(Saved data entries)
--
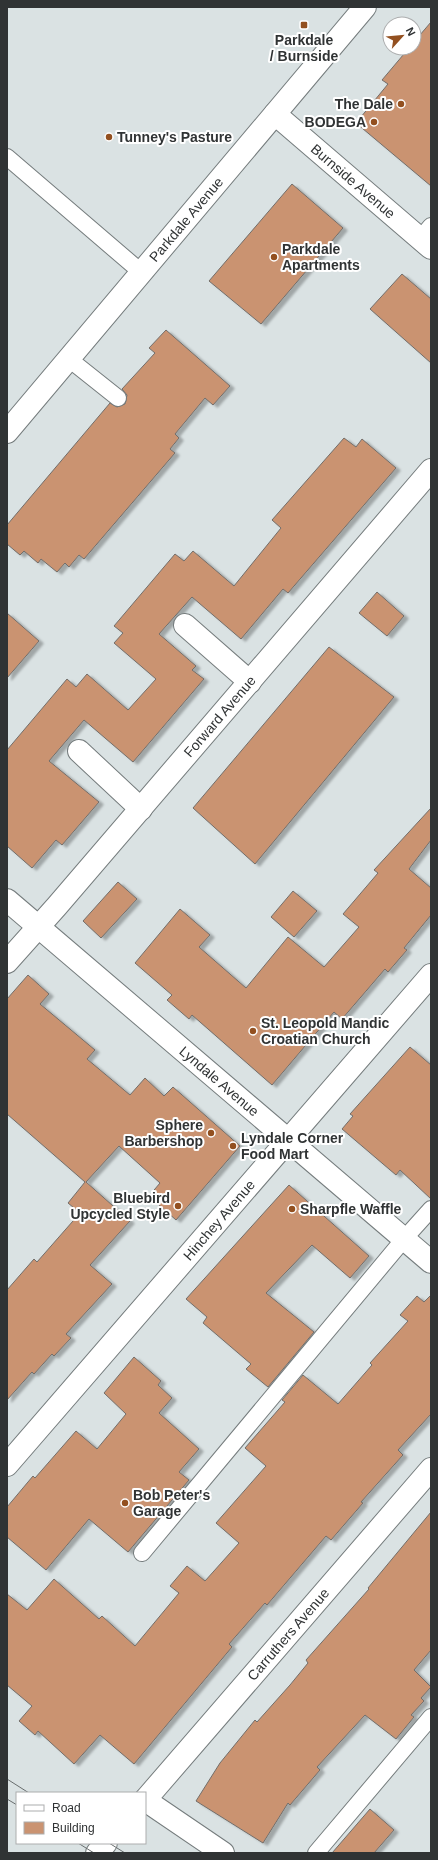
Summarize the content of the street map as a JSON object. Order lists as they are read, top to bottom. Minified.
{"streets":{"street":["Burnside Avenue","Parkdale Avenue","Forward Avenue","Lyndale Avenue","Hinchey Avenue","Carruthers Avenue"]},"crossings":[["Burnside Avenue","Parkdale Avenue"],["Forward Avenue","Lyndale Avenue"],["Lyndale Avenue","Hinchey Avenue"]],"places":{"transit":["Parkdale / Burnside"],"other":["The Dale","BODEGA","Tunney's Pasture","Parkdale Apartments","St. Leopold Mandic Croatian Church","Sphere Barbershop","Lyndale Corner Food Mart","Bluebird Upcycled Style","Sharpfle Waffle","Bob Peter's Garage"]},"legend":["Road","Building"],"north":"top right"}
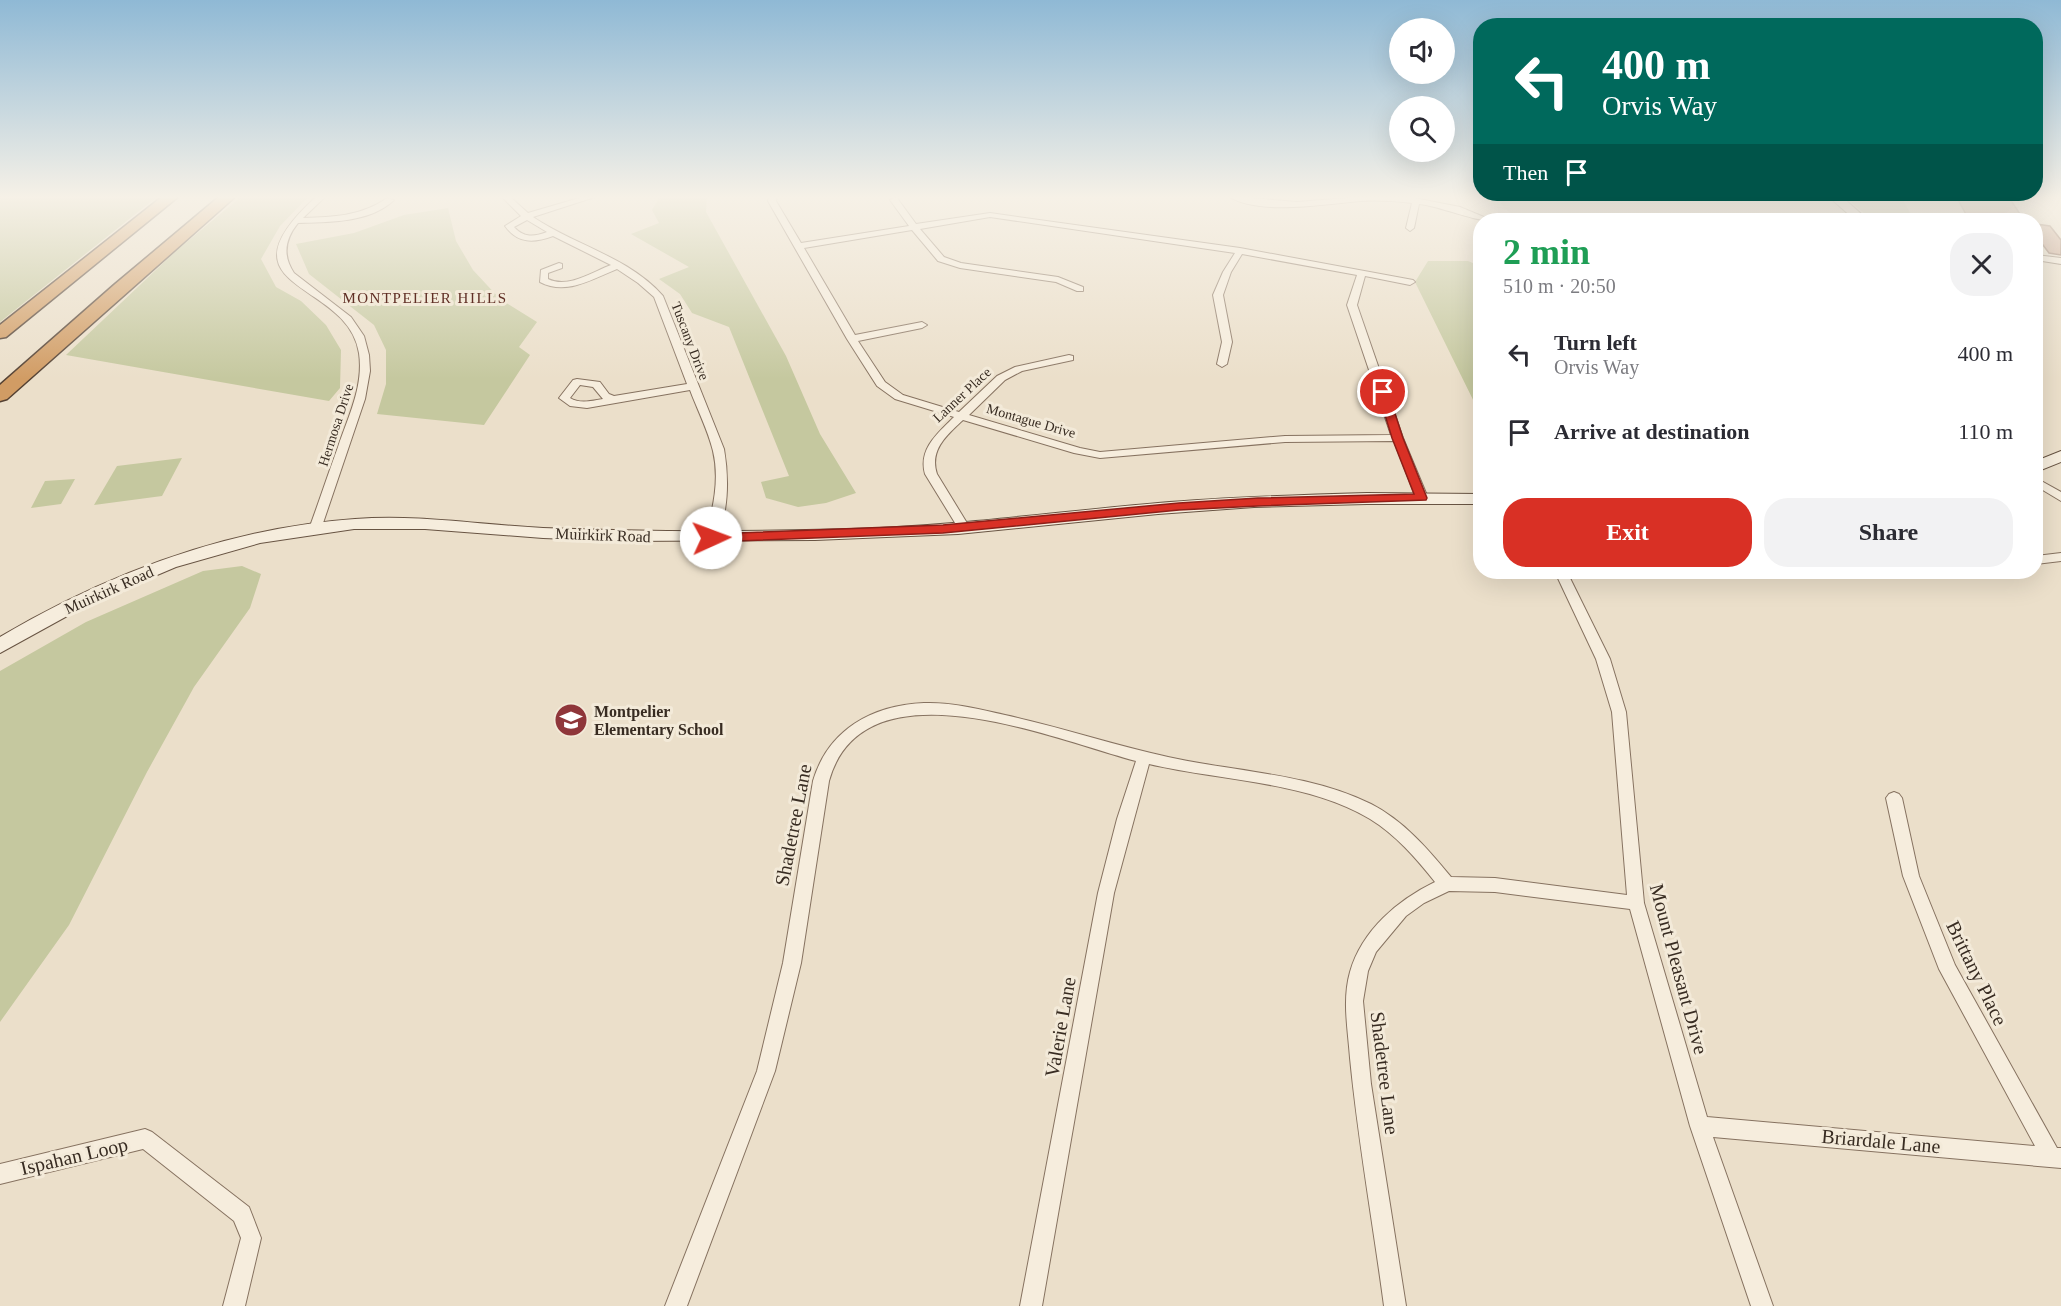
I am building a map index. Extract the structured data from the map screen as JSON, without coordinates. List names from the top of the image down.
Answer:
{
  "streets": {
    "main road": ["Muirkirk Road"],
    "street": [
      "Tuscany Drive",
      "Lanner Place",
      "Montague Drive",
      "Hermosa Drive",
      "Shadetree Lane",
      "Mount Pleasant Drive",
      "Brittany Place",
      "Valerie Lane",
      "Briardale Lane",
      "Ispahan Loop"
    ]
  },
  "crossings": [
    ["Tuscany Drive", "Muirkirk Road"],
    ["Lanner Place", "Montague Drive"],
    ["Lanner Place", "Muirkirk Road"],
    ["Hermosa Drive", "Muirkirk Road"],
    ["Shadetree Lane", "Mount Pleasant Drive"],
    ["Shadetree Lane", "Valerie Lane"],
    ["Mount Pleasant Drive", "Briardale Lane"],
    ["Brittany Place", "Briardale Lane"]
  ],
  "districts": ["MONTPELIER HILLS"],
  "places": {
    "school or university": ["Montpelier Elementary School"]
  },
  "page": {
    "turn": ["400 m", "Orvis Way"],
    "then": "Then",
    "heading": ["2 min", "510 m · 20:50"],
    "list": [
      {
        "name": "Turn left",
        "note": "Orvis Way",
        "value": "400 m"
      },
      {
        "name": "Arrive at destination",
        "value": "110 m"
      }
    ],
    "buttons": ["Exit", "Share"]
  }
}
--
> [TASK DESCRIPTION]
Leaving out every picture, repeat exactly the lines of the records from the start through the line that has "I am building".

> [ANSWER TO THE EXERCISE]
Summarize the content of the street map as a JSON object. Order lists as they are read, top to bottom. Minified.
{"streets":{"street":["Burnside Avenue","Parkdale Avenue","Forward Avenue","Lyndale Avenue","Hinchey Avenue","Carruthers Avenue"]},"crossings":[["Burnside Avenue","Parkdale Avenue"],["Forward Avenue","Lyndale Avenue"],["Lyndale Avenue","Hinchey Avenue"]],"places":{"transit":["Parkdale / Burnside"],"other":["The Dale","BODEGA","Tunney's Pasture","Parkdale Apartments","St. Leopold Mandic Croatian Church","Sphere Barbershop","Lyndale Corner Food Mart","Bluebird Upcycled Style","Sharpfle Waffle","Bob Peter's Garage"]},"legend":["Road","Building"],"north":"top right"}
I am building a map index. Extract the structured data from the map screen as JSON, without coordinates. List names from the top of the image down.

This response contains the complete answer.